Exercise material Block Start

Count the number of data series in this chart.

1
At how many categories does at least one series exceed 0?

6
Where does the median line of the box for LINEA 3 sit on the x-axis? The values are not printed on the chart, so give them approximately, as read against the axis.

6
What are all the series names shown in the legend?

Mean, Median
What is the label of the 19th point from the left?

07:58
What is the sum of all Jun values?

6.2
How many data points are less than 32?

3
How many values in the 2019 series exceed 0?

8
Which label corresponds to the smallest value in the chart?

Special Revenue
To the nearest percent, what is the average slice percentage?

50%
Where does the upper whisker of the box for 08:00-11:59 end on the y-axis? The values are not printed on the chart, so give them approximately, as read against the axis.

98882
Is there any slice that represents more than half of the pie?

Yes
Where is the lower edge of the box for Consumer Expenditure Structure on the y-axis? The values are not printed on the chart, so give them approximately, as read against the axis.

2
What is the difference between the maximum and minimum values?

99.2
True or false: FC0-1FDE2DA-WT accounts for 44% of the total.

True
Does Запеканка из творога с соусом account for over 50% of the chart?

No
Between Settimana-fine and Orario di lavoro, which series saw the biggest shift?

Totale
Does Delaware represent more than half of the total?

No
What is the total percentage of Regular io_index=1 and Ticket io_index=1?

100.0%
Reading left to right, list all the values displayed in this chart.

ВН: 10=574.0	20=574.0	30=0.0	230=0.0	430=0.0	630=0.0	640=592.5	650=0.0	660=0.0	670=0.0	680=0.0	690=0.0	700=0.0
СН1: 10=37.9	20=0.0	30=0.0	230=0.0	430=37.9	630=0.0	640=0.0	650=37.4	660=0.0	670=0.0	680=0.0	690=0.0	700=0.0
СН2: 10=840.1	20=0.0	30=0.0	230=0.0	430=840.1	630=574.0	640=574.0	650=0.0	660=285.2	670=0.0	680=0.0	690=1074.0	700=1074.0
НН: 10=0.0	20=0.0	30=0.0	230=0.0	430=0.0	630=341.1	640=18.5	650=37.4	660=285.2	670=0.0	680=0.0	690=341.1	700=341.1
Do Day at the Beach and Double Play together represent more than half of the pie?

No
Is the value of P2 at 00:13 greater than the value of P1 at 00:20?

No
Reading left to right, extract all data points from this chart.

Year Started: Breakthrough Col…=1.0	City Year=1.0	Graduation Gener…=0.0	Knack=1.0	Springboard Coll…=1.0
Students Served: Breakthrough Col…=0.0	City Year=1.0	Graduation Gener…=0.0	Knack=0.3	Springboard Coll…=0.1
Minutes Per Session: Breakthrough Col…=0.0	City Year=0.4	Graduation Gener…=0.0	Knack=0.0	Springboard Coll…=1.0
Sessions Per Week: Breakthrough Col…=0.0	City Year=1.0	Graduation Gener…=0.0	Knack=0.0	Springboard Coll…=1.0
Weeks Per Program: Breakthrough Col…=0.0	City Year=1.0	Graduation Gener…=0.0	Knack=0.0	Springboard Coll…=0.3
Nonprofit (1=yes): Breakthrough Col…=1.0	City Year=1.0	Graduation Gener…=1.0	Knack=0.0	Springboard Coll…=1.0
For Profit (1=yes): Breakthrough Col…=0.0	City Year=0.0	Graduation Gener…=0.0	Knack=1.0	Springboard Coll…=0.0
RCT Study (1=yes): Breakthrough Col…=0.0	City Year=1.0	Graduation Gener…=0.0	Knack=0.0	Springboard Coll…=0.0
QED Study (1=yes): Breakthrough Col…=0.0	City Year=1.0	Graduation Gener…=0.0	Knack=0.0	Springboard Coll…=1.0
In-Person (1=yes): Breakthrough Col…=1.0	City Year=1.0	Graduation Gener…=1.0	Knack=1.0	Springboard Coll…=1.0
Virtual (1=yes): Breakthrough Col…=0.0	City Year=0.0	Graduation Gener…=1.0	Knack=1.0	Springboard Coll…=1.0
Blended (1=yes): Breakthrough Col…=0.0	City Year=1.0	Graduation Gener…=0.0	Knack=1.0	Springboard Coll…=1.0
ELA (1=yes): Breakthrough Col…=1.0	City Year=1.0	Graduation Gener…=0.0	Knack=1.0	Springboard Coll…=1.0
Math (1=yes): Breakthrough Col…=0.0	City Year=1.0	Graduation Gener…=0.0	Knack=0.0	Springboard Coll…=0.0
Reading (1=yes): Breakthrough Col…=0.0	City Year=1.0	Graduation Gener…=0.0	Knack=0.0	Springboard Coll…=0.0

Exercise material Block End

• [Task item]:
How many lines in the entries above contain the string "Study"? Case counts. Reply with the number alone.

• [Output for this task]:
2